The gathering of all 27 EU finance ministers is meant to prepare the ground for a meeting of EU leaders on Friday and a wider summit of 20 industrial and developing powers on November 15-16 in Washington.
On Tuesday France pushed for support for stricter financial supervision and measures to stop reckless risk-taking in the banking industry.
France, which holds the EU presidency, wants the G-20 finance summit on November 15-16 to commit to regulation of multinational finance groups through more supervision of credit rating agencies and financial risk-taking.
German Finance Minister Peer Steinbrueck said he broadly agreed with the French suggestions but Britain was more cautious believing it is too soon to sign up to specific rules when global talks are just beginning.
"It is important Europe speaks with one voice" at the G-20 Washington summit, said Austrian Finance Minister Wilhelm Molterer.
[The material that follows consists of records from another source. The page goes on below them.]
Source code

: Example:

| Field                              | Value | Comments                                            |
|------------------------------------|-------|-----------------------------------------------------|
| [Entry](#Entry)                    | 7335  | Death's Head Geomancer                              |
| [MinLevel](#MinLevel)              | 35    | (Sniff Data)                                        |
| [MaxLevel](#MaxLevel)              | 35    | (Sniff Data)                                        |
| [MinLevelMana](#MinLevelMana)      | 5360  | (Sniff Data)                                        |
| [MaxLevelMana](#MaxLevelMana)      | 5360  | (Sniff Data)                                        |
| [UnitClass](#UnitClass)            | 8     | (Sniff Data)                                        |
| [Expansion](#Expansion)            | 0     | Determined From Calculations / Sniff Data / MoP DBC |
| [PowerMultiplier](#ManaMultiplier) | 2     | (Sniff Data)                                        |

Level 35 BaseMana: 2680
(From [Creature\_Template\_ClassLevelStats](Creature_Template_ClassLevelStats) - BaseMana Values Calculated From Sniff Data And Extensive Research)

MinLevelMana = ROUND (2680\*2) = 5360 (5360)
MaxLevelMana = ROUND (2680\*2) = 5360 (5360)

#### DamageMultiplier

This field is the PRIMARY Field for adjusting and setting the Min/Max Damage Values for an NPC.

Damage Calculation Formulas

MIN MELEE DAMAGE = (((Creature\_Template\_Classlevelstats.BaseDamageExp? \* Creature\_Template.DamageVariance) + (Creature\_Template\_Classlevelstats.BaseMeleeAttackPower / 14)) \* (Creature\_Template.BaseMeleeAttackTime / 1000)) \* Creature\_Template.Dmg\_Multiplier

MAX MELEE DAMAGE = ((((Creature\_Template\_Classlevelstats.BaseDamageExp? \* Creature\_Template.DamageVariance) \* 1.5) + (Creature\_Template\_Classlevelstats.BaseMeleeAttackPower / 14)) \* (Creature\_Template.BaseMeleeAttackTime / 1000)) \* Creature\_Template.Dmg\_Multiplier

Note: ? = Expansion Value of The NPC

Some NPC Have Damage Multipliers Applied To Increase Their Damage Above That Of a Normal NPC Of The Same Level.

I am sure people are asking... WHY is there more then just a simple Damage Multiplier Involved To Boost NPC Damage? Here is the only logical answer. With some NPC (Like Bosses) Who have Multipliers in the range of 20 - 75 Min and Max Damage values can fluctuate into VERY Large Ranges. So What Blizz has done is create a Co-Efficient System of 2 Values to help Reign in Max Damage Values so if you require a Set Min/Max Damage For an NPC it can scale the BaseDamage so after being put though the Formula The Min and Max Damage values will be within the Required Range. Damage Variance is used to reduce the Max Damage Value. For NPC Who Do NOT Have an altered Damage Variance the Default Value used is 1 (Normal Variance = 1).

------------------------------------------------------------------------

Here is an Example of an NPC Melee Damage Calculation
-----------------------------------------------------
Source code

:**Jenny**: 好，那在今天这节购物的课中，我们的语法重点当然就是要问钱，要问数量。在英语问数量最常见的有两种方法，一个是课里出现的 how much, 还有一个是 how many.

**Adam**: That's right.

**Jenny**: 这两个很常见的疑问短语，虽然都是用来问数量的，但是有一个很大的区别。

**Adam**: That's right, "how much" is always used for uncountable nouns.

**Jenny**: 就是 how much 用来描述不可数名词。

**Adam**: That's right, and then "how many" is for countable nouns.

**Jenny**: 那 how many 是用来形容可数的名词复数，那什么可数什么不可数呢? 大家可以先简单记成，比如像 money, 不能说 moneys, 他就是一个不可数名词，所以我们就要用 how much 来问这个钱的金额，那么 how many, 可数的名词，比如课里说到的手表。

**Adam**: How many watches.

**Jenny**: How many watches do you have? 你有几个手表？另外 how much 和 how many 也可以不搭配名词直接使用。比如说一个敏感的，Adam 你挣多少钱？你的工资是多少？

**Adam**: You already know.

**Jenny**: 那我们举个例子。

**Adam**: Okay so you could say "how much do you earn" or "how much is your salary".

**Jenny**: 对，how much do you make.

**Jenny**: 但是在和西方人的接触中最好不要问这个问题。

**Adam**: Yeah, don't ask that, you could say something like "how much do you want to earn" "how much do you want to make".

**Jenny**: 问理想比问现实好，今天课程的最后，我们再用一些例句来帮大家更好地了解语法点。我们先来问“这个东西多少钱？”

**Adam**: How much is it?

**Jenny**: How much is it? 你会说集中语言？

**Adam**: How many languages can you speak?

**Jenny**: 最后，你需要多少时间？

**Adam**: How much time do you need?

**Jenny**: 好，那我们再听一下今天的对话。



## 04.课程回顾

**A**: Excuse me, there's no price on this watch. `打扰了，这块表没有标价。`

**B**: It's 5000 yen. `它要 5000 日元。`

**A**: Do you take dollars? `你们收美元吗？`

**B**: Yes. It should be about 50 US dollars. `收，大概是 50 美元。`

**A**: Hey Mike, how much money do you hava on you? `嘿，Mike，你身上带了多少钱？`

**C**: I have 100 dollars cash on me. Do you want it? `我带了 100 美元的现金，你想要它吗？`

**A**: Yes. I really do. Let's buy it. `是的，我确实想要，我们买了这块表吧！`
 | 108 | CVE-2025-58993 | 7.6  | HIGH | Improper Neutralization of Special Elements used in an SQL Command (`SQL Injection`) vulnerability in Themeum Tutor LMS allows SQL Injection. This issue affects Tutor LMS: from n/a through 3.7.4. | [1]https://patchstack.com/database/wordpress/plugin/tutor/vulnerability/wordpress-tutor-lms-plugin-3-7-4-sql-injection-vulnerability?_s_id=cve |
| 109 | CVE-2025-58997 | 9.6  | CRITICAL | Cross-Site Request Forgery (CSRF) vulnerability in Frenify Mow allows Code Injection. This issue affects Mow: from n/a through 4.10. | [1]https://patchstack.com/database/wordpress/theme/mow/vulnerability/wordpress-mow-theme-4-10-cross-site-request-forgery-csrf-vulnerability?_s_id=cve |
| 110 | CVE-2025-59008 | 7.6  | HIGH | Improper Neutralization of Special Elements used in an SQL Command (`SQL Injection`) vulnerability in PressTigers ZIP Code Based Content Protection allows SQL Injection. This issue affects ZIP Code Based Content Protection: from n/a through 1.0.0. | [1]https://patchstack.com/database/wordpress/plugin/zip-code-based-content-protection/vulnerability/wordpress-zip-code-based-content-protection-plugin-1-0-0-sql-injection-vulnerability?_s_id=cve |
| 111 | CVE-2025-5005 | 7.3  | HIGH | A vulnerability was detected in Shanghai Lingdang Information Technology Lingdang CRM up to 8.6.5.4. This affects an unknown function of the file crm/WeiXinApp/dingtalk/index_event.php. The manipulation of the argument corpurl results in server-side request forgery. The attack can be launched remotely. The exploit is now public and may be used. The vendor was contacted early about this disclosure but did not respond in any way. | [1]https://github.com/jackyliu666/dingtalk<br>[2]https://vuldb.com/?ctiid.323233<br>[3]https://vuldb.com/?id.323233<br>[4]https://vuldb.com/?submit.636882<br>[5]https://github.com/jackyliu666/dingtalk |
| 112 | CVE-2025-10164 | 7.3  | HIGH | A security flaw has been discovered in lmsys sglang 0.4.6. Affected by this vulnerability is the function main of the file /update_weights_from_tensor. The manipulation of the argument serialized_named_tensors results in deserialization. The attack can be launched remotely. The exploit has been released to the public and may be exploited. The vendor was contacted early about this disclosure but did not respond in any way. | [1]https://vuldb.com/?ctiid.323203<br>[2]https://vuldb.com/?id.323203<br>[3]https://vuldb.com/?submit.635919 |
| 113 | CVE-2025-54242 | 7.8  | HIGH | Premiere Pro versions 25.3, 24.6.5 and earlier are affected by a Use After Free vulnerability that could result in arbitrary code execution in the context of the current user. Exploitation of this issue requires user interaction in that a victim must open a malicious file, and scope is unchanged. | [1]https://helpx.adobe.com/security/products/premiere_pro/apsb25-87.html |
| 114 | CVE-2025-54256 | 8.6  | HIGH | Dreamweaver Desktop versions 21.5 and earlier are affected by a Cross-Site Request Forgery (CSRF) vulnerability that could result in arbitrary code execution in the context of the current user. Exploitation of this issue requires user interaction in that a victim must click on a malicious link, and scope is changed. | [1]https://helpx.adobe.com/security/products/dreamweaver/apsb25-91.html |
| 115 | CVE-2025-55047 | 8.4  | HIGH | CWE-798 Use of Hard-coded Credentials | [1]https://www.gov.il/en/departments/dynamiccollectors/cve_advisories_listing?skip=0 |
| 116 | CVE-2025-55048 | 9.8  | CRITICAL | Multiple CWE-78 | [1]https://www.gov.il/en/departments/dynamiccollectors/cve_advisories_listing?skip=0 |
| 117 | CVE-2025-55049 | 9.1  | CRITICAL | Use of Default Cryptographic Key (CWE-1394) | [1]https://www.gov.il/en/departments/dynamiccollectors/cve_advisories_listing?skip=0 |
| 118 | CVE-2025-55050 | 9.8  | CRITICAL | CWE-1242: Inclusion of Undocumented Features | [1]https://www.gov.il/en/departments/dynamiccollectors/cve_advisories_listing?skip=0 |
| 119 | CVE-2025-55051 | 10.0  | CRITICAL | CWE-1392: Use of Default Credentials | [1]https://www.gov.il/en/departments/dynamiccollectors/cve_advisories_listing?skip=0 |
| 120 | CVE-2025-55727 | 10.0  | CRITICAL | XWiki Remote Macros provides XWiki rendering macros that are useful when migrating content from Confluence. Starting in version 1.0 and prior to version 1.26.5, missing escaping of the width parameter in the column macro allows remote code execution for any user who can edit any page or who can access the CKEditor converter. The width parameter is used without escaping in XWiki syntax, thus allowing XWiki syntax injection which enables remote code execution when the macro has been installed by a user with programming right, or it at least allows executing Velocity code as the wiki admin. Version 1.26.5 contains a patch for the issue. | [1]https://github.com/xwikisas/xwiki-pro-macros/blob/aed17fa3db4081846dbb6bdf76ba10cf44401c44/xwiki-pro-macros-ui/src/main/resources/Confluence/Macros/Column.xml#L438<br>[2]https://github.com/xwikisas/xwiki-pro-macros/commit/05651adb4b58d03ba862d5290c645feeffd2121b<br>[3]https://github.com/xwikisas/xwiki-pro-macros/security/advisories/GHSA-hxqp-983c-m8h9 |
The G-20 includes the G-7 industrialized democracies and emerging economic powers such as Brazil, India, Russia and China.
Lack of trust
"The time is coming that we can no longer trust self-regulation" by the financial sector, said Dutch Finance Minister Wouter Bos.
Tuesday's talks followed a meeting on Monday of the finance ministers of the 15-nation euro zone which agreed to spend their way out of the accelerating downturn while avoiding excessive deficit spending and indebtedness.
Luxembourg Prime Minister Jean-Claude Juncker, who led Monday's talks, said then that euro zone nations would drop an ambitious goal to eliminate annual budget deficits by 2010 as the financial crisis forces them to take on more debt.
The EU executive wants governments to avoid pumping subsidies into industry and stick to spending on programs supporting growth in the longer-term such as transport and energy networks and climate change.
On Monday, the European Commission forecast that the economy of the 15-nation euro-zone may already be in a recession and will expand by just 0.1% in 2009. Euro zone ministers did not argue with an EU economy outlook that says the currency area may already be in recession and predicts it will barely grow next year, Juncker said.
The euro zone's largest members - Germany, France and Italy - will come to a standstill or shrink next year, the EU executive forecast, warning of a deeper credit crunch that would brake the economy, strain government finances and put a near-freeze on household spending. Among nations that don't use the euro, Britain's economy will slip into recession.